Crédit photo Benjamin d’Alguerre

S’il prenait un jour l’idée à un sociologue du futur d’élaborer une classification des différentes catégories d’emmerdeurs actifs en France dans une séquence allant de la fin du XXe au début du XXIe siècle, nul doute que le démarcheur CPF y trouverait une bonne place, quelque part entre le témoin de Jéhovah et le téléprospecteur pour abonnements mobile. Qui, au cours des, disons, six derniers mois peut se vanter d’avoir échappé à leur harcèlement par téléphone ou texto ? « Votre solde DIF va expirer ! Consultez votre compte et réclamez votre formation avant expiration de vos droits. CLIQUEZ ICI (suit un lien vers une plateforme de vente de formations en ligne) ». « URGENT ! Votre solde pour la formation arrive à échéance. Consultez votre solde et réclamez votre formation 100 % financée par l’État sur (nom d’un site cancer tentant de se faire passer pour celui de la Caisse des dépôts et consignations) ». Avec toujours la même stratégie de vente : prétendre parler au nom d’un organisme officiel (ministère du Travail, Caisse des dépôts, ministère des Finances, Pôle emploi, Gendarmerie nationale, liste non exhaustive), jouer sur le sentiment d’urgence et guider le prospect hameçonné vers un site de vente en ligne. D’ailleurs, nulle mention n’est jamais faite d’une quelconque qualité, voire utilité, de la formation recommandée. Vous avez de l’argent gratuit, dépêchez-vous d’acheter ! Acheter quoi ? Et pour quoi faire ? Quelle importance puisque c’est gratuit !

Combien de personnes ont déjà été victimes de ce harcèlement intempestif ? Difficile de calculer. Des dizaines de milliers, sans doute. D’autant que les sociétés mandatrices des call-centers se revendent volontiers les fichiers entre elles. Mais si le problème ne restait confiné qu’au racolage, il ne serait que mineur. Rien qu’un raccrochage sec au nez de l’importun ne puisse régler.

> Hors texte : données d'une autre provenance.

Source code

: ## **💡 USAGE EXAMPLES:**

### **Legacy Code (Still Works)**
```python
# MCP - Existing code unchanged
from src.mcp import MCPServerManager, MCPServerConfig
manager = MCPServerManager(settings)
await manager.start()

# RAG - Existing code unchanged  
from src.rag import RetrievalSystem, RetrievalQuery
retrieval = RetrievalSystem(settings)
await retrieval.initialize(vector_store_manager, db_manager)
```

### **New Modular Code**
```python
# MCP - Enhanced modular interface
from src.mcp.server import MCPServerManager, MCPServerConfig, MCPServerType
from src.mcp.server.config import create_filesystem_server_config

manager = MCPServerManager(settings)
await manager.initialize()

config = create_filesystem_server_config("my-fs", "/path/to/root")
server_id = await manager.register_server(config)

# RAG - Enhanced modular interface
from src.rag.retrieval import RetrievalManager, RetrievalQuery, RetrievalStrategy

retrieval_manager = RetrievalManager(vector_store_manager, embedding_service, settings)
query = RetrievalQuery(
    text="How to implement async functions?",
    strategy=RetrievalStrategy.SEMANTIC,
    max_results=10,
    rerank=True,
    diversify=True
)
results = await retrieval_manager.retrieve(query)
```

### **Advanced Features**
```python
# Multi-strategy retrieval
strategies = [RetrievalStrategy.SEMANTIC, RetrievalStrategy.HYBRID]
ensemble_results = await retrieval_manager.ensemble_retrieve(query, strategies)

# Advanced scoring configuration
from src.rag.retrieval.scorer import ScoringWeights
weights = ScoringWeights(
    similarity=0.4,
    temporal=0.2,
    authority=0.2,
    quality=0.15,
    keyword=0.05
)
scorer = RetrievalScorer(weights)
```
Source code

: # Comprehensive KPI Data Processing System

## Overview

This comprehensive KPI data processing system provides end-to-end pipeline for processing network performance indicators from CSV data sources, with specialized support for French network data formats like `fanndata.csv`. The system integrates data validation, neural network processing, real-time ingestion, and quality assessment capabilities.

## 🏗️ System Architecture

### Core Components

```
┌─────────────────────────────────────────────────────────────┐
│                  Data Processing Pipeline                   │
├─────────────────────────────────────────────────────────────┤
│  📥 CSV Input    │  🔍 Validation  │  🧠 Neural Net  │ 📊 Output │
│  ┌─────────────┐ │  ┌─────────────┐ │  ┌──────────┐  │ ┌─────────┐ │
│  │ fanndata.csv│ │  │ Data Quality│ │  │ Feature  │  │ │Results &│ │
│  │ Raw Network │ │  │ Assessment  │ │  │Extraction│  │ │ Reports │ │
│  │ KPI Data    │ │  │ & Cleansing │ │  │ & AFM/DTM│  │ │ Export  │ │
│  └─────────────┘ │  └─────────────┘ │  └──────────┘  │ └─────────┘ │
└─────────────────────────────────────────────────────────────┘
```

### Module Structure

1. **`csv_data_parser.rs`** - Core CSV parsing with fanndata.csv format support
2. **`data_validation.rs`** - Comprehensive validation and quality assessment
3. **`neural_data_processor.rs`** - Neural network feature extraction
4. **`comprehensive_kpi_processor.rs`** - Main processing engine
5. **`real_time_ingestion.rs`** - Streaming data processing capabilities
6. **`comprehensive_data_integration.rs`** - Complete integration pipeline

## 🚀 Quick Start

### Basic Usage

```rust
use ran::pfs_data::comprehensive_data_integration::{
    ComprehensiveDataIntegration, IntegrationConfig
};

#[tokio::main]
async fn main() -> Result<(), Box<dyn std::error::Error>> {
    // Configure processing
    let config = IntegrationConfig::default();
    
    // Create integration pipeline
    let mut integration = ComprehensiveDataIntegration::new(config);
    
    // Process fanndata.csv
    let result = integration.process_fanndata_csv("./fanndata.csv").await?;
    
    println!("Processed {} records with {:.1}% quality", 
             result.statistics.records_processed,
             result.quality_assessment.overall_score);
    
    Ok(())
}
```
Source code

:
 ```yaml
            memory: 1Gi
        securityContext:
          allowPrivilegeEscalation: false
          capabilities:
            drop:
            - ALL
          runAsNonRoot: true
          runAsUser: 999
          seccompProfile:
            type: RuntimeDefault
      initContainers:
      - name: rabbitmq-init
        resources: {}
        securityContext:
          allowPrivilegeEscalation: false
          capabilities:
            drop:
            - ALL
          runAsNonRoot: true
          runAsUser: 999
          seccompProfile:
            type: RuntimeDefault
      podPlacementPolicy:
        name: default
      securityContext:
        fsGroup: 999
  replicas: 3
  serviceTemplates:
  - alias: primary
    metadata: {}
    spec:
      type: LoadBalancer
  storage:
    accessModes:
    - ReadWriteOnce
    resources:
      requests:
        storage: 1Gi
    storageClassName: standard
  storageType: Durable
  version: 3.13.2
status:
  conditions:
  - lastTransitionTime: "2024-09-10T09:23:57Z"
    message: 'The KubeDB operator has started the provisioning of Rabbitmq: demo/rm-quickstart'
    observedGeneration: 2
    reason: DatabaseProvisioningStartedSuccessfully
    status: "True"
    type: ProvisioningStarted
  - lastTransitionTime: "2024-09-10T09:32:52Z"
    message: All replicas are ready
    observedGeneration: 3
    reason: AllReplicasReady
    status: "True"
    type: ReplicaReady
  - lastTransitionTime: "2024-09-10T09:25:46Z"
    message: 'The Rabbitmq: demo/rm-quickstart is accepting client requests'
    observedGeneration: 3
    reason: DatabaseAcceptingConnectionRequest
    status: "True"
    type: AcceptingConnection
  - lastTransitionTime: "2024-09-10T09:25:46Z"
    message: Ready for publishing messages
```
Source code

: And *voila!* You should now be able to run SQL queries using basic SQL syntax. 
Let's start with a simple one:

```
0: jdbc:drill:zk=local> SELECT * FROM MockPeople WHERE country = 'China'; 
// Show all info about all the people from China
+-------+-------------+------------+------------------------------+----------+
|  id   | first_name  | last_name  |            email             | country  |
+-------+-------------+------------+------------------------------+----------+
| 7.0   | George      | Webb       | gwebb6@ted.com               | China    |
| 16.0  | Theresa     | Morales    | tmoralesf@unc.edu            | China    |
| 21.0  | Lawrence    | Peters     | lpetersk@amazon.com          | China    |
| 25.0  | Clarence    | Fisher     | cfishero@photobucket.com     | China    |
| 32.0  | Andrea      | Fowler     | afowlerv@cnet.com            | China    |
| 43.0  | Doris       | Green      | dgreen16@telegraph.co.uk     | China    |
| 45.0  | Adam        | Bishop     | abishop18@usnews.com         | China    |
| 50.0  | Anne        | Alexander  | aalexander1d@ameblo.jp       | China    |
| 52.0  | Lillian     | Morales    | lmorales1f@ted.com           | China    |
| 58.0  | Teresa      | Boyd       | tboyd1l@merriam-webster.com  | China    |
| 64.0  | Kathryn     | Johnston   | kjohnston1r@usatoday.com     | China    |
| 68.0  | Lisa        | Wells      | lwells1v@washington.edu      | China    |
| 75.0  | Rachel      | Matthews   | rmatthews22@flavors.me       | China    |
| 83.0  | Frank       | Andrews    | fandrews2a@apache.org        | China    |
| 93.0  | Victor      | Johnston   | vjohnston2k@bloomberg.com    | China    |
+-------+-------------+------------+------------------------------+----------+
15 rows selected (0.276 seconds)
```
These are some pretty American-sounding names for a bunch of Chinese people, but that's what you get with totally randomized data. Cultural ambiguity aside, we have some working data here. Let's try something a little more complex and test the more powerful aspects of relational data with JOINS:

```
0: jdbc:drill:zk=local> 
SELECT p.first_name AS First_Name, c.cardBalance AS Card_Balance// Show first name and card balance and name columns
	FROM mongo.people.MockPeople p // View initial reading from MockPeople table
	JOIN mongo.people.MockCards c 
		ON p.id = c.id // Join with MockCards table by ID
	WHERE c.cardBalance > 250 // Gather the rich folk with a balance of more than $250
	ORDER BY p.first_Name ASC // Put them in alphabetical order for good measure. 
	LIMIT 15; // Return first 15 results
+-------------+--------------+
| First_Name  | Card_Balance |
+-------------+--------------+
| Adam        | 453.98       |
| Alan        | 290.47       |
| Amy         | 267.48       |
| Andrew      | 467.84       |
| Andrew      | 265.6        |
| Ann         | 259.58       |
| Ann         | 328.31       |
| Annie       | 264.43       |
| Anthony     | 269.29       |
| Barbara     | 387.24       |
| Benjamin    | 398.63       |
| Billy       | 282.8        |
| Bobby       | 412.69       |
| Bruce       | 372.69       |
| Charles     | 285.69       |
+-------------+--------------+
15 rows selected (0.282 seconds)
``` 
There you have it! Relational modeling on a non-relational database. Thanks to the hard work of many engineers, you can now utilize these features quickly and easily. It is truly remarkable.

La vraie nuisance provient des vraies arnaques au CPF. Le coup fourré ? Un appel d’un quelconque organisme pseudo-officiel informant le titulaire d’un compte que ce dernier a été piraté et qu’il est urgent de le reconfigurer… en fournissant à l’escroc identifiants et numéro de Sécurité sociale. Si le prospect tombe dans le panneau, c’est open bar pour le fraudeur qui peut désormais vider le CPF du pigeon en achetant des formations fantômes tirées du catalogue d’un organisme complice. Selon les chiffres de la Caisse des dépôts, environ 12 millions d’euros (sur le milliard consacré à l’alimentation des comptes des particuliers) seraient déjà partis en fumée de cette façon. De quoi franchement agacer l’exécutif qui, après avoir demandé à la CDC de renforcer ses contrôles et mis en place une plateforme pour signaler les arnaques, a annoncé, fin octobre, son intention d’interdire purement et simplement le démarchage téléphonique lié au compte personnel de formation. De quoi faire cesser une bonne fois pour toutes les nuisances ? Si la démarche va jusqu’à son terme, les téléprospecteurs n’auront plus qu’à se trouver un nouveau job. En mobilisant leur CPF, par exemple.